回到白狼族的部落已是夜幕降临。辰暮没有去大帐中用饭,他顾自回到我们自己的帐休息去了。我与水夕简单的吃了一些,水夕问我辰暮的情况,我不知该怎样对他言说。因为我也不知道辰暮与苏涯之间的关系,他从来没有对我提起过。
我与水夕回到自己的帐中时,辰暮并不在帐中,水夕告诉我他近日感知到了景的哥哥九的灵力在风丘大地上波动,感知很微弱,但却是真切存在的。我听完水夕的话,沉默不语,景与她的哥哥九是孪生,他们共用着一盏长命灯,水夕是景的青丝所化,有着景的灵力,所以他能感知到景的孪生哥哥九的灵力,并不奇怪。我望着帐外的月空出神。我挂念辰暮,便自出帐去找他。
我在一处高地之上发现了辰暮的背影。他坐在高地之上遥望着远方出神,我在高地之下看着他,看着他月光下的背影,突然觉得他的背影也是那样的孤独,再也没有往日那样的雄岸。落魄的背影之下,也不过是一个凡人。

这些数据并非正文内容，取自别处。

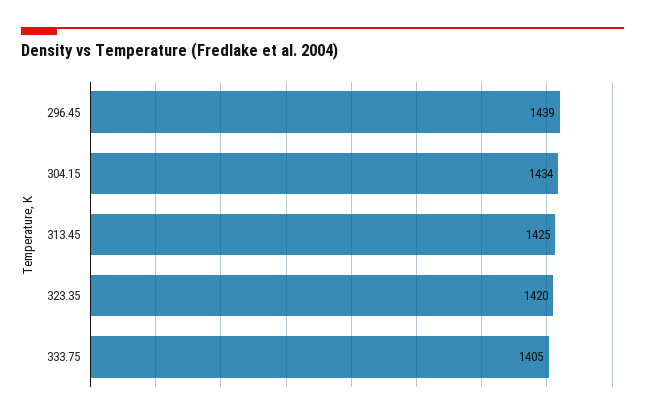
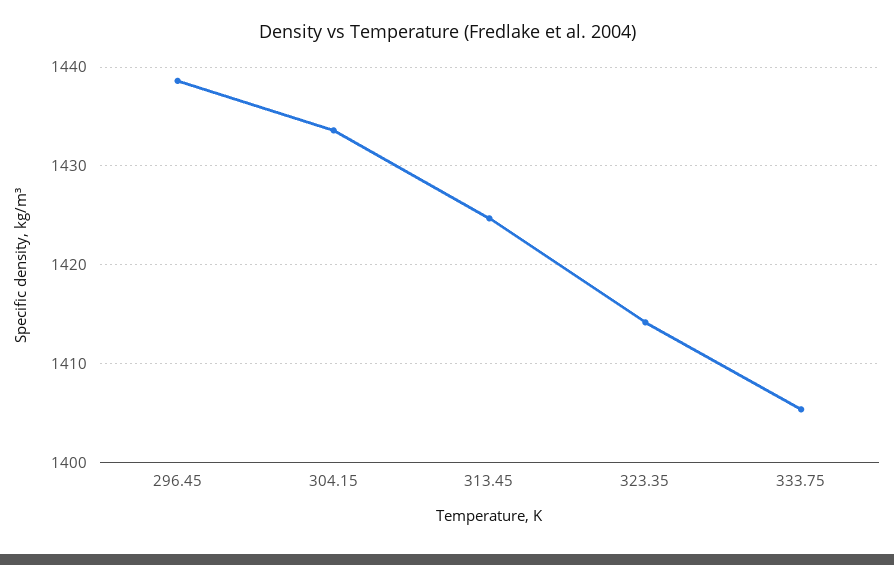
  {
    "296.45": 1439,
    "304.15": 1434,
    "313.45": 1425,
-   "323.35": 1420,
+   "323.35": 1414,
    "333.75": 1405
  }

我于辰暮的身旁坐下,没有一句话。他仍旧抚摸着手中的月祭。我望着远处陷入黑暗的草原出神。感觉在黑暗的草原深处,有一只猛兽在盯着我们,它掌握了我们的命运,将我们玩弄在股掌之间。它笑着看我们在它手中挣扎苟活,却终究逃脱不出那无底深渊
辰暮告诉了我,他与苏涯之间的过往,当我听完他的诉说,我终于明白,他为何畏惧踏入风丘这片土地,与为何总是会抚摸着手中的月祭无故失神。
苏涯是白月一族的人。辰暮与苏涯从便相识,两人是儿时的玩伴,从青梅竹马,他们在白月族中无忧无虑的嬉笑着成长至幼年。年幼的辰暮非常慕仰着白月一族的重器,月祭之刃。他很想亲手触摸它,并去舞动它。可族之重器月祭,只有白月族的族长才能有资格掌握并佩戴。辰暮只是在族中举行祭祀时才会在高高的祭台之上见到那把他魂牵梦萦的月祭之刃。一天,他同苏涯说起了这件事情,苏涯觉得这件事并没有什么大不了的,她提议夜晚时悄悄潜入高殿,将月祭拿出,然后在天亮以前还回去,便就可以了,只要不被别人发现即可。幼年的辰暮听闻苏涯的话,大惊失色,他不敢潜入高殿拿取月祭,因为除去族长的族人擅自取用月祭,在族中是重罪。他不敢去冒险。苏涯嘲笑他没勇气,喜欢的东西不敢去取来,丢了白月族的脸面,年幼的辰暮经受不起同样年幼的苏涯的激讽。他想着,苏涯一个女孩子尚有如此胆识,自己怎能输于她呢,便自答应了苏涯的提议。